Sometimes you need money and the only place to find extra or emergency funds is in your IRA or other retirement accounts. Before we talk about how to access these funds, keep this in mind: You should not take money from those accounts unless you are experiencing a genuine emergency and you have no other acceptable way to raise cash (a very high interest payday loan would be worse, for example).

All the same, most Americans are dangerously low on retirement savings. Any distribution (the fancy term for withdrawing money) could have a catastrophic impact on your ability to retire comfortably.

And that’s not all. You will generally owe income tax on on any money you withdraw from your Traditional IRA.  What’s more, in most cases, you have to pay a 10 percent penalty on that money in addition to that.  Here are some ways to avoid the penalty.

Make Sure You’re Over 59½

Retirement funds should be used for retirement. If you’re older than 59½ years of age, you can withdraw retirement funds without paying the IRS penalty. (Keep in mind that you still have to pay taxes on any withdrawals.)

Use Your IRA for Medical Expenses

Distributions you spend for unreimbursed medical expenses might mean you don’t pay the 10 percent penalty. You have to meet specific criteria including how much of your income the expenses represent.

If your illness results in permanent disability, you can use IRA funds penalty free. Also, if you’re temporarily unemployed and need to keep your health insurance active, you’ll avoid the penalty.

Keep in mind that the IRS may do some investigating before it allows you to use your IRA for medical expenses.
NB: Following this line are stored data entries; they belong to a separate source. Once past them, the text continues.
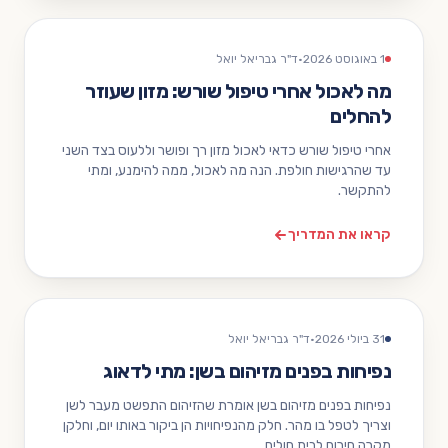
1 באוגוסט 2026
·
ד"ר גבריאל יואל
מה לאכול אחרי טיפול שורש: מזון שעוזר
להחלים
אחרי טיפול שורש כדאי לאכול מזון רך ופושר וללעוס בצד השני
עד שהרגישות חולפת. הנה מה לאכול, ממה להימנע, ומתי
להתקשר.
קראו את המדריך
31 ביולי 2026
·
ד"ר גבריאל יואל
נפיחות בפנים מזיהום בשן: מתי לדאוג
נפיחות בפנים מזיהום בשן אומרת שהזיהום התפשט מעבר לשן
וצריך לטפל בו מהר. חלק מהנפיחויות הן ביקור באותו יום, וחלקן
מקרה חירום לבית חולים.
If it finds that you had other assets you could have used to pay the bills, it may say that you owe the penalty.

Pay for College (Not Just Yours)

If you’re paying “qualified education expenses” for yourself, your spouse, child or grandchild, you can withdraw Traditional IRA funds without paying a penalty. The student must be enrolled more than half time at an eligible institution.

Buy Your First Home

A first home is a huge financial outlay, especially for younger people with limited funds. Oddly enough, you might be considered a first-time home buyer even if it isn’t your first home. If you haven’t owned a home in the past two years, you qualify.

You can withdraw up to $10,000 of your earnings to purchase a home without penalty. If your spouse also has an IRA, your family could withdraw another $10,000.

Tap Funds During Military Service

Military reserve members may withdraw earnings from their Traditional IRA if they were called to active duty after September 11, 2001, for more than 179 days. The distribution must take place during the active-duty period. The four main branches of the military, plus the Coast Guard, are eligible.

A Final Caution

Withdrawing money from a retirement account can potentially rob you of all the gains you made from keeping those funds invested. Don’t forget that you have to pay taxes on your withdrawals, and there’s that 10 percent penalty if you’re not old enough. You shouldn’t take money from retirement accounts unless there is no other option and the expense is a definite need. Anything else should wait until later in life.